Developer Tools
CSS Specificity Calculator - Understand Selector Weight
Calculate and compare CSS selector specificity scores (a,b,c,d). Instantly see which rule wins and why, with support for :is(), :not(), :where(), and pseudo-elements.
Examples
0,1,2,1
How CSS specificity works
The CSS cascade uses specificity to decide which rule wins when two or more selectors target the same element. Specificity is expressed as four numbers (a,b,c,d):
- a: Inline styles (
style="…"). Always 1 for inline, 0 for stylesheets. - b: ID selectors (
#id) - c: Class selectors (
.class), attribute selectors ([attr]), and pseudo-classes (:hover,:nth-child) - d: Type selectors (
div,p) and pseudo-elements (::before,::after)
Comparison is left-to-right: a higher a always beats any b, and so on. The
universal selector (*) and combinators (>, +, ~) contribute 0 to specificity.
Modern pseudo-class specificity
:where(): Always 0. Useful for base styles you want easily overridden.-
:is()and:not(): Take the specificity of their most specific argument. :has(): Same as:is().
Tips for managing specificity
- Prefer classes over IDs in CSS to keep specificity manageable.
- Avoid nesting selectors too deeply, as each level adds to specificity.
-
Use
:where()for reusable utilities that should never win a specificity battle. - Reserve
!importantfor truly exceptional cases like utility overrides.
!important
The !important declaration overrides all specificity calculations, making a rule "win"
no matter what.
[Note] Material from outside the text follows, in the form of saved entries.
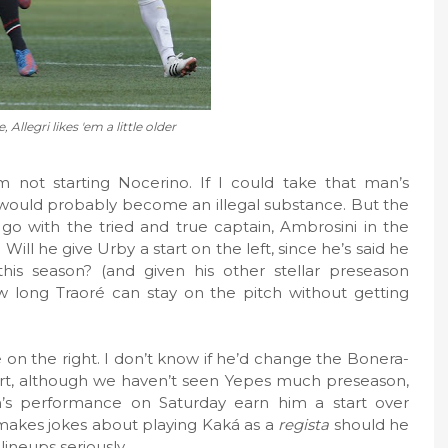
, Allegri likes 'em a little older
im not starting Nocerino. If I could take that man’s
it would probably become an illegal substance. But the
 go with the tried and true captain, Ambrosini in the
ll he give Urby a start on the left, since he’s said he
his season? (and given his other stellar preseason
w long Traoré can stay on the pitch without getting
e on the right. I don’t know if he’d change the Bonera-
start, although we haven’t seen Yepes much preseason,
’s performance on Saturday earn him a start over
 makes jokes about playing Kaká as a
regista
should he
 lineups seriously.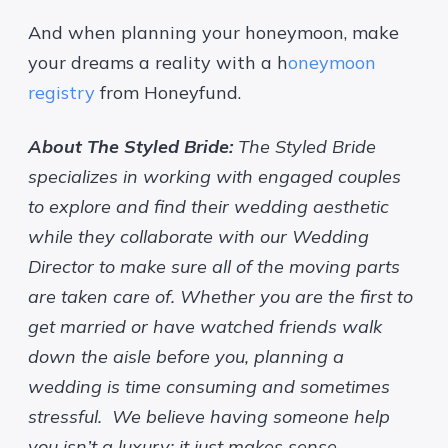
And when planning your honeymoon, make
your dreams a reality with a h
oneymoon
registry
from Honeyfund.
About The Styled Bride:
The Styled Bride
specializes in working with engaged couples
to explore and find their wedding aesthetic
while they collaborate with our Wedding
Director to make sure all of the moving parts
are taken care of. Whether you are the first to
get married or have watched friends walk
down the aisle before you, planning a
wedding is time consuming and sometimes
stressful. We believe having someone help
you isn’t a luxury; it just makes sense.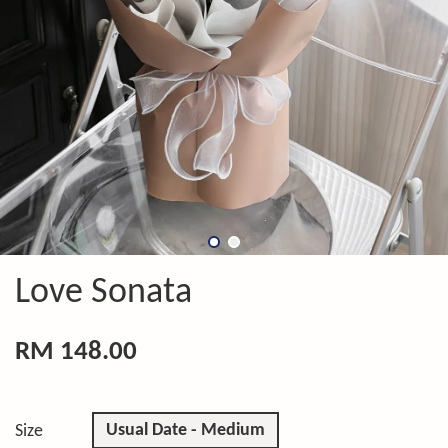
Love Sonata
RM 148.00
Usual Date - Medium
Size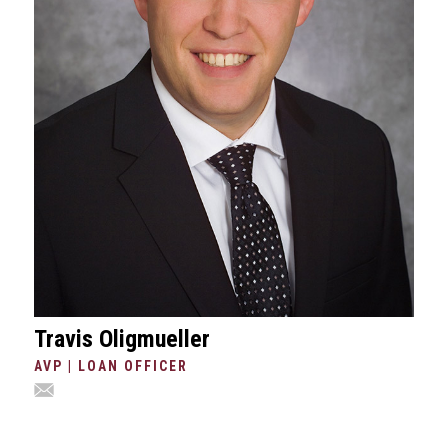
Travis Oligmueller
AVP | LOAN OFFICER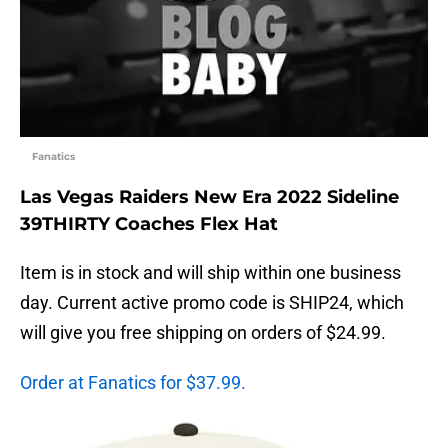
Fanatics
Las Vegas Raiders New Era 2022 Sideline
39THIRTY Coaches Flex Hat
Item is in stock and will ship within one business
day. Current active promo code is SHIP24, which
will give you free shipping on orders of $24.99.
Order at Fanatics for $37.99.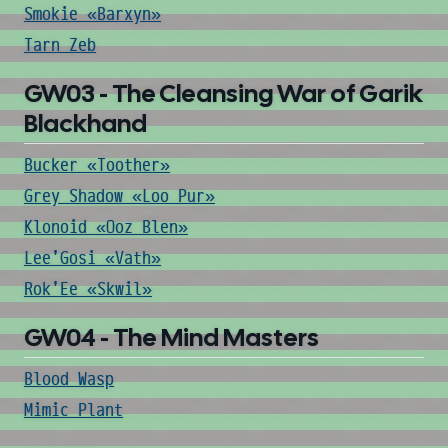
Smokie «Barxyn»
Tarn Zeb
GW03 - The Cleansing War of Garik
Blackhand
Bucker «Toother»
Grey Shadow «Loo Pur»
Klonoid «Ooz Blen»
Lee'Gosi «Vath»
Rok'Ee «Skwil»
GW04 - The Mind Masters
Blood Wasp
Mimic Plant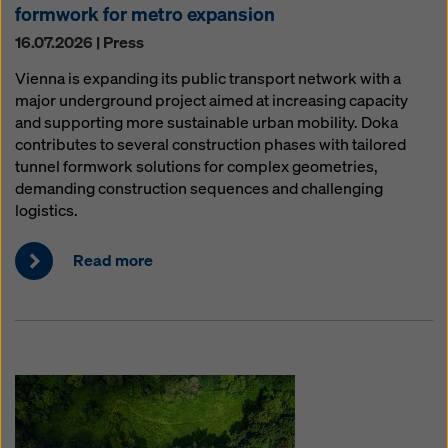
formwork for metro expansion
16.07.2026 | Press
Vienna is expanding its public transport network with a
major underground project aimed at increasing capacity
and supporting more sustainable urban mobility. Doka
contributes to several construction phases with tailored
tunnel formwork solutions for complex geometries,
demanding construction sequences and challenging
logistics.
Read more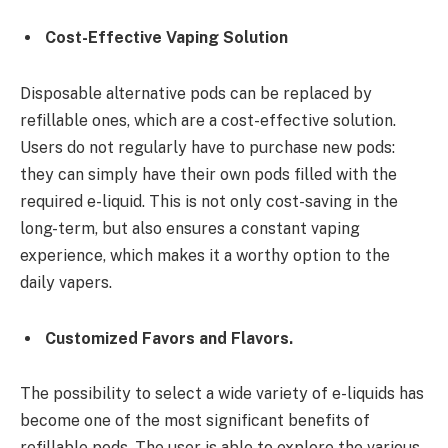
Cost-Effective Vaping Solution
Disposable alternative pods can be replaced by
refillable ones, which are a cost-effective solution.
Users do not regularly have to purchase new pods:
they can simply have their own pods filled with the
required e-liquid. This is not only cost-saving in the
long-term, but also ensures a constant vaping
experience, which makes it a worthy option to the
daily vapers.
Customized Favors and Flavors.
The possibility to select a wide variety of e-liquids has
become one of the most significant benefits of
refillable pods. The user is able to explore the various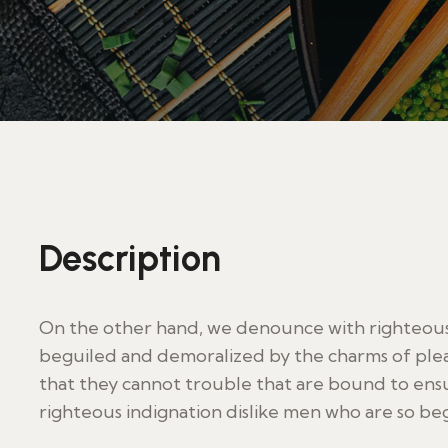
Description
On the other hand, we denounce with righteous 
beguiled and demoralized by the charms of plea
that they cannot trouble that are bound to en
righteous indignation dislike men who are so be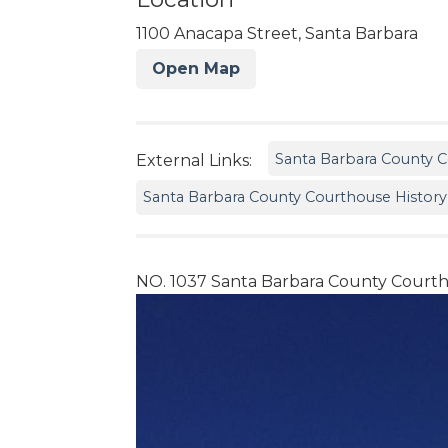
1100 Anacapa Street, Santa Barbara
Open Map
Santa Barbara County 
External Links:
Santa Barbara County Courthouse History
NO. 1037 Santa Barbara County Court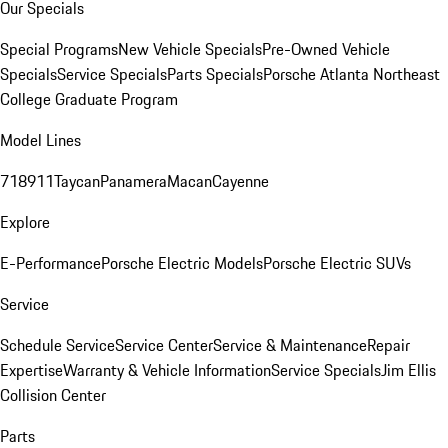
Our Specials
Special Programs
New Vehicle Specials
Pre-Owned Vehicle
Specials
Service Specials
Parts Specials
Porsche Atlanta Northeast
College Graduate Program
Model Lines
718
911
Taycan
Panamera
Macan
Cayenne
Explore
E-Performance
Porsche Electric Models
Porsche Electric SUVs
Service
Schedule Service
Service Center
Service & Maintenance
Repair
Expertise
Warranty & Vehicle Information
Service Specials
Jim Ellis
Collision Center
Parts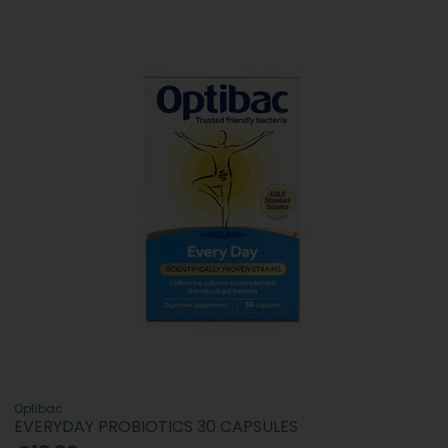
Optibac
EVERYDAY PROBIOTICS 30 CAPSULES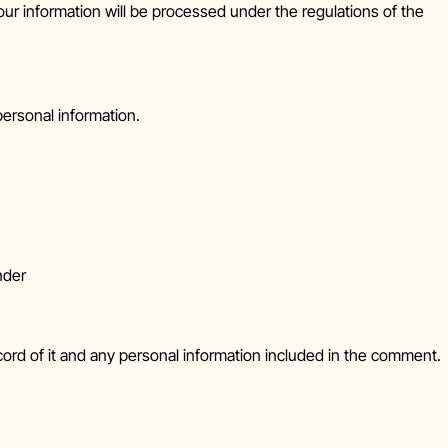
our information will be processed under the regulations of the
personal information.
nder
cord of it and any personal information included in the comment.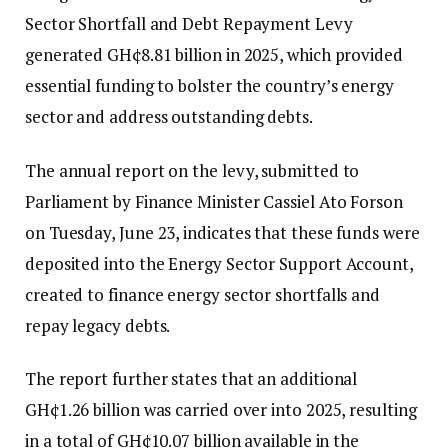
Sector Shortfall and Debt Repayment Levy
generated GH¢8.81 billion in 2025, which provided
essential funding to bolster the country’s energy
sector and address outstanding debts.
The annual report on the levy, submitted to
Parliament by Finance Minister Cassiel Ato Forson
on Tuesday, June 23, indicates that these funds were
deposited into the Energy Sector Support Account,
created to finance energy sector shortfalls and
repay legacy debts.
The report further states that an additional
GH¢1.26 billion was carried over into 2025, resulting
in a total of GH¢10.07 billion available in the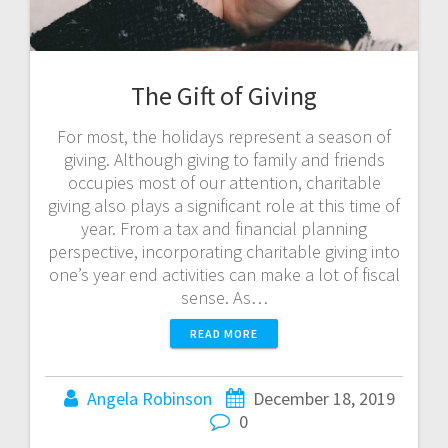
The Gift of Giving
For most, the holidays represent a season of
giving. Although giving to family and friends
occupies most of our attention, charitable
giving also plays a significant role at this time of
year. From a tax and financial planning
perspective, incorporating charitable giving into
one’s year end activities can make a lot of fiscal
sense. As…
READ MORE
Angela Robinson
December 18, 2019
0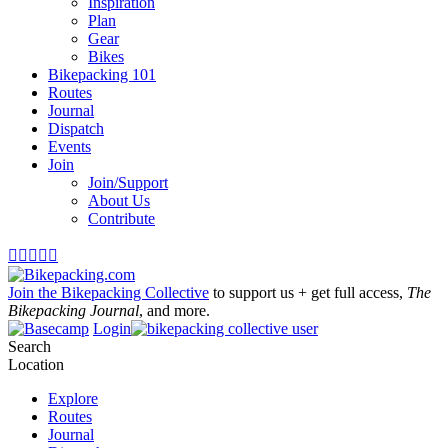
Inspiration
Plan
Gear
Bikes
Bikepacking 101
Routes
Journal
Dispatch
Events
Join
Join/Support
About Us
Contribute





Join the Bikepacking Collective
to support us + get full access,
The
Bikepacking Journal
, and more.
Login
Search
Location
Explore
Routes
Journal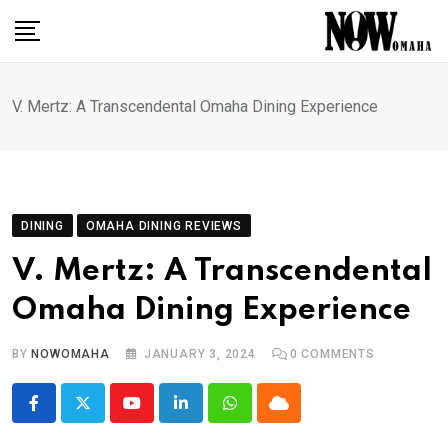
Skip
to
content
V. Mertz: A Transcendental Omaha Dining Experience
DINING
OMAHA DINING REVIEWS
V. Mertz: A Transcendental
Omaha Dining Experience
BY
NOWOMAHA
JANUARY 3, 2024
0
COMMENTS
Youtube
LinkedIn
Whatsapp
Cloud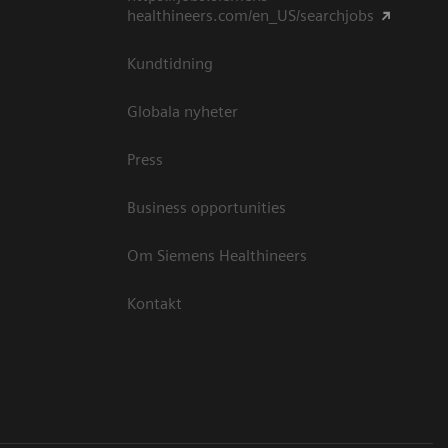
healthineers.com/en_US/searchjobs
Kundtidning
Globala nyheter
Press
Business opportunities
Om Siemens Healthineers
Kontakt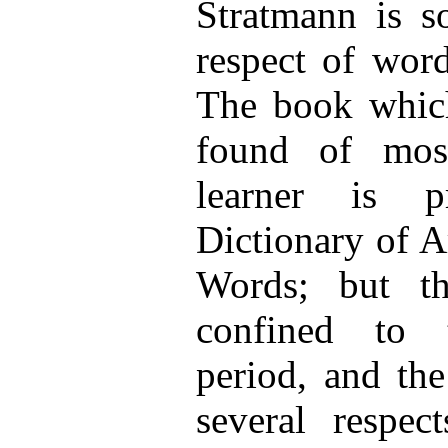
Stratmann is s
respect of wor
The book which
found of most
learner is pr
Dictionary of A
Words; but th
confined to 
period, and the
several respec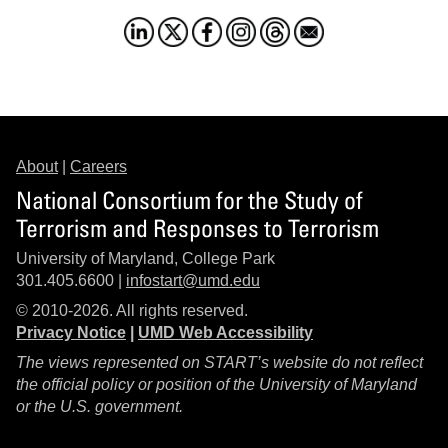
About
|
Careers
National Consortium for the Study of
Terrorism and Responses to Terrorism
University of Maryland, College Park
301.405.6600 |
infostart@umd.edu
© 2010-2026. All rights reserved.
Privacy Notice
|
UMD Web Accessibility
The views represented on START’s website do not reflect
the official policy or position of the University of Maryland
or the U.S. government.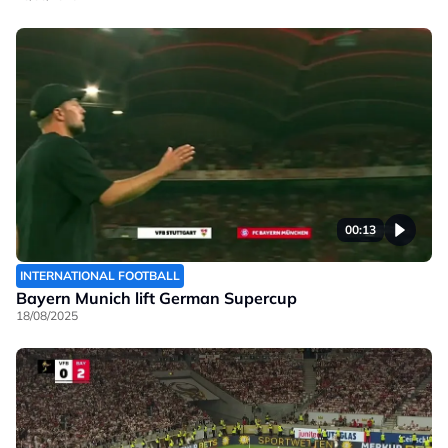
00:13
INTERNATIONAL FOOTBALL
Bayern Munich lift German Supercup
18/08/2025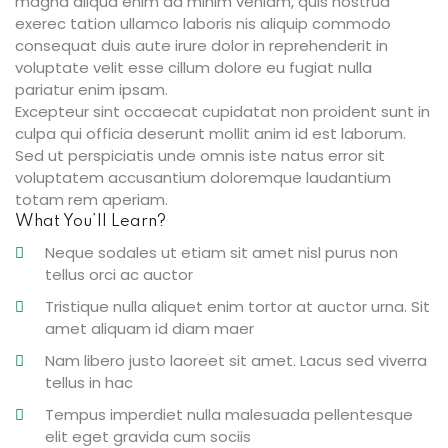
magna aliqua enim ad minim veniam, quis nostrud
exerec tation ullamco laboris nis aliquip commodo
consequat duis aute irure dolor in reprehenderit in
voluptate velit esse cillum dolore eu fugiat nulla
ties
pariatur enim ipsam.
Excepteur sint occaecat cupidatat non proident sunt in
culpa qui officia deserunt mollit anim id est laborum.
Sed ut perspiciatis unde omnis iste natus error sit
ility
voluptatem accusantium doloremque laudantium
totam rem aperiam.
y
What You’ll Learn?
m
Neque sodales ut etiam sit amet nisl purus non
tellus orci ac auctor
Tristique nulla aliquet enim tortor at auctor urna. Sit
amet aliquam id diam maer
Nam libero justo laoreet sit amet. Lacus sed viverra
tellus in hac
Tempus imperdiet nulla malesuada pellentesque
elit eget gravida cum sociis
Example:
.button {
color: blue !important; /* Always wins */
} Why it's bad practice: It creates an "arms race" - once one rule uses
!important, the only way to override it is with another !important,
making the cascade unpredictable.
When it's legitimate: Utility classes that must override component styles
(e.g., Tailwind's .hidden), third-party style resets where you can't control load
order, or critical accessibility fixes.
Cascade layers (@layer)
CSS Cascade Layers (introduced in 2022, supported in all modern browsers) let you explicitly declare the priority order of entire groups of rules:
@layer reset, base, components, utilities;
@layer reset {
* { margin: 0; padding: 0; }
}
@layer utilities {
.hidden { display: none !important; }
}
Layers are evaluated before specificity: a rule in the utilities layer always
beats a rule in the components layer, regardless of selector specificity. This eliminates
specificity battles entirely when you structure your CSS into layers.
Specificity visualization
Compare these three selectors:
| Selector | Specificity (a,b,c,d) | Explanation |
|---|---|---|
p | (0,0,0,1) | 1 type selector |
.button | (0,0,1,0) | 1 class |
#header .nav a:hover | (0,1,2,1) | 1 ID + 1 class + 1 pseudo-class + 1 type |
Winner: #header .nav a:hover because it has an ID (b=1). Even if .button had 100 classes, it would still lose because b=0.